I protest this day. I woke up with dull headache, something very unusual for me. The vacuum wasn’t working, which ironically sucked, because I had a student coming to a double class in less than 2-hours and needed to clean up the dog hair and craft dust from the rugs. The dog liberated herself and took off into the wilds of the neighborhood. She would not return to me. When I finally captured her, she stunk – I mean really stunk. Despite the cold, I hosed her down and dried her as well as I could and left her to dry in the cool November sun. The towels reeked. I too was wet and stinky.

I returned to the vacuum to see if I could get it working. I couldn’t, but I think I targeted the problem.
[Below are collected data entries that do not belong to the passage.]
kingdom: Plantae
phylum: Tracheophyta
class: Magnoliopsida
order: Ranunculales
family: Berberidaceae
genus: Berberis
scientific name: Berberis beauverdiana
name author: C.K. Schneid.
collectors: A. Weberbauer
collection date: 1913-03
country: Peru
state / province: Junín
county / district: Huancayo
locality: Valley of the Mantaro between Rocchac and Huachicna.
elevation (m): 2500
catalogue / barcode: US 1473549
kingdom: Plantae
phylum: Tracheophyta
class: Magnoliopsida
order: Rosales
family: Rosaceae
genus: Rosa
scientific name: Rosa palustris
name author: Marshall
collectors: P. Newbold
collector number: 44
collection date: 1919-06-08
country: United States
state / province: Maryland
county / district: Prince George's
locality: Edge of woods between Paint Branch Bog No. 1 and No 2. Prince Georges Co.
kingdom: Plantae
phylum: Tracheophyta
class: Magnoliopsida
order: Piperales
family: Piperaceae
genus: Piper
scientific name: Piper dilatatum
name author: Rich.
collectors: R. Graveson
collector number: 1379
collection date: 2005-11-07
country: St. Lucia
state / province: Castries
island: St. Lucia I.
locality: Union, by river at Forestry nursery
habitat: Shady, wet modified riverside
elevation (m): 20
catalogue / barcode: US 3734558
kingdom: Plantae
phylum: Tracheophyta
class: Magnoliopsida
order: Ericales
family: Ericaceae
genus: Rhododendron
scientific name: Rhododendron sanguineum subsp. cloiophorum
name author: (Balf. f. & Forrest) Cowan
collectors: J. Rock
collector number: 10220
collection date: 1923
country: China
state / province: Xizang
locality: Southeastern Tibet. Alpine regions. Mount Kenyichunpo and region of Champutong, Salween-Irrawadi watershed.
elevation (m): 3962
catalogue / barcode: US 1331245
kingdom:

I broke a fingernail, which is really no big deal for me, but it was an odd enough little nothing to snap my attention to the chaotic play of events. I still had class notes in which to center myself, and not enough time to make that happen. My wonderful, understanding student showed up to a hut and teacher in a state of flurried chaos, neither ready nor grounded nor focused on the task at hand. I put the kettle on, cleaned up and changed, said a prayer, smudged myself and eventually settled into the space I needed to be. I think. I hope. For her sake.

Several hours later, I sit with this day and make my protest against it. I light a candle, I burn some sage, I light a stick of incense, I ring the tingshas and feel myself return to myself. For the first time all day I breathe with awareness, deep and full.

In that welcome moment of breathy stillness, I honor the conditions that led me to my disapproval of the day. For in them, somewhere, are nuggets of gold. Of this I am certain and grateful.

I just hope I don’t have to wait for the coal to compress.